Geophysical studies of Mono Basin -- Insights into the nature of a ‘volcano-tectonic depression’ in eastern California

Wednesday, August 26, 2015: 11:00 AM
Darcy McPhee, David A Ponce and Jared Peacock, U.S. Geological Survey, Menlo Park, CA, United States
Abstract:
Previously described as a volcano-tectonic depression, the Mono Basin is instead shown by gravity, magnetic, and magnetotelluric (MT) data to be bounded and intersected by structures that not only played a role in basin formation, but also controlled the location of a volcanic center in the middle of the basin. The Holocene volcano on Paoha Island in the middle of Mono Lake is the northernmost volcano in a series of north-trending, predominantly rhyolitic volcanic centers extending 40 km from the western margin of Long Valley caldera to Mono Lake. A product of regional transtensional deformation as well as host to an active and complex volcanic system, Mono Basin not only poses a volcanic hazard but may contain geothermal resources.

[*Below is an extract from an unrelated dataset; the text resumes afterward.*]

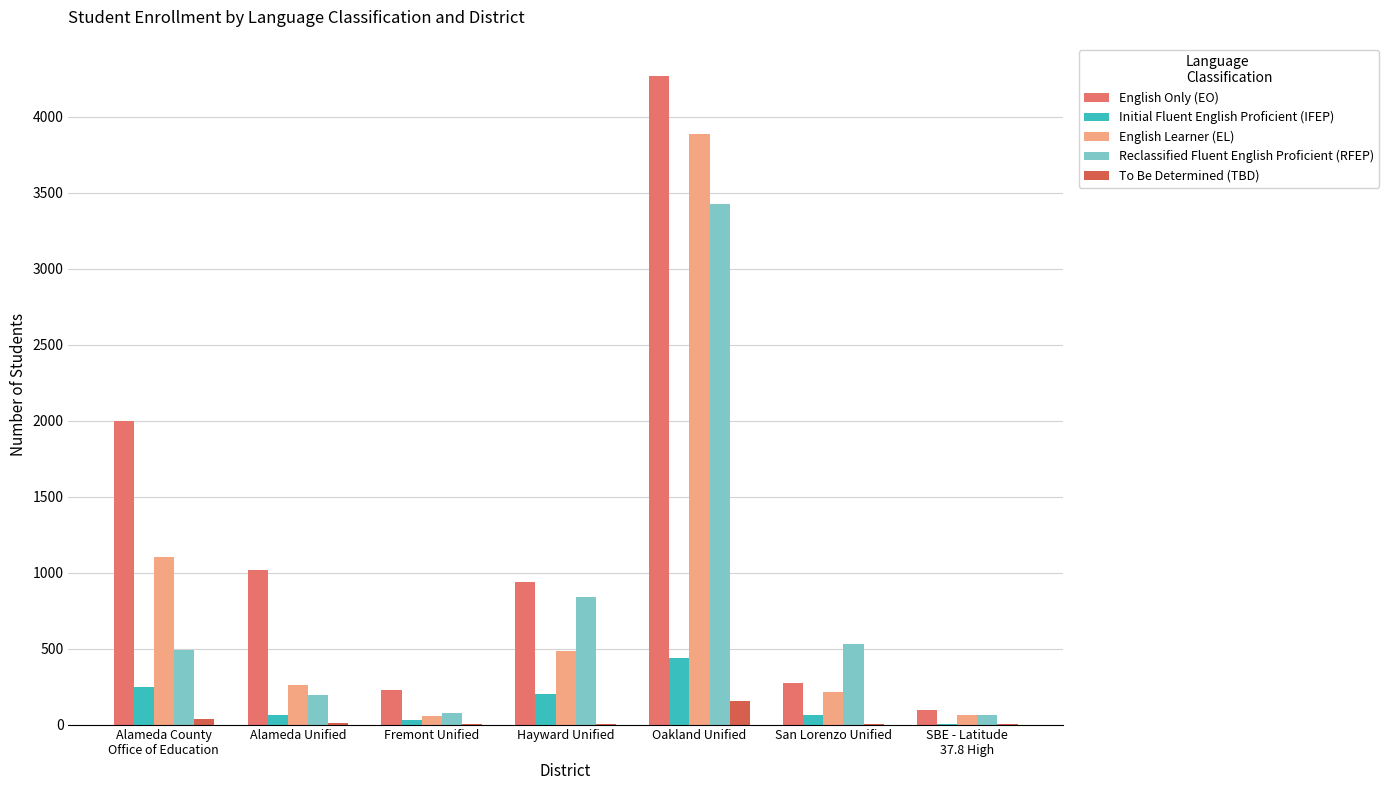

What is the spread (max minus min) of values at San Lorenzo Unified?

525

Although gravity measurements in Mono Lake are limited to Paoha and Negit Islands, the gravity-defined basin reveals a 30-mGal gravity low roughly centered on Paoha Island. The basin is approximately triangular shaped with steep, linear southwestern and northwestern margins, and a more irregular, less steep east-southeastern margin. Two-dimensional gravity models show a ~2-km deep, asymmetric basin with a steep southwestern margin, suggesting a normal range-front fault played a role in controlling basin shape. Recently collected ship-borne magnetic data shows a left-laterally offset magnetic anomaly along the northeastern basin margin suggesting strike-slip faulting characteristic of the nearby Mina deflection zone. Along the east-southeastern margin, the northeast trending basin edge bends abruptly to the north-northeast where a deep magnetic source protrudes into the basin, probably reflecting a pluton boundary.

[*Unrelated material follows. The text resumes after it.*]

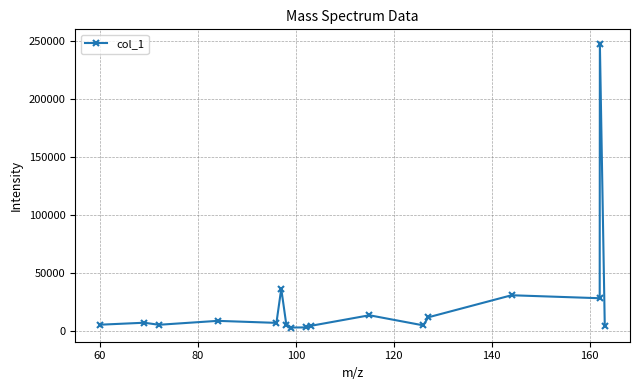

What is the average value?

24996.9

Three-dimensional MT modeling reveals a conductive anomaly located ~10-km beneath Mono Lake, interpreted as a magma source that is on the order of 300 km3 and likely the source that feeds the Paoha Island volcano. A conductive connection from this deep source to the surface under the lake is offset to the west, where it appears to skirt around the deep magnetic source imaged in the basin, suggesting a magnetic pluton may be influencing the location of the volcano. A similar scenario is also observed further to the south where another pluton bounds the edge of the Mono craters.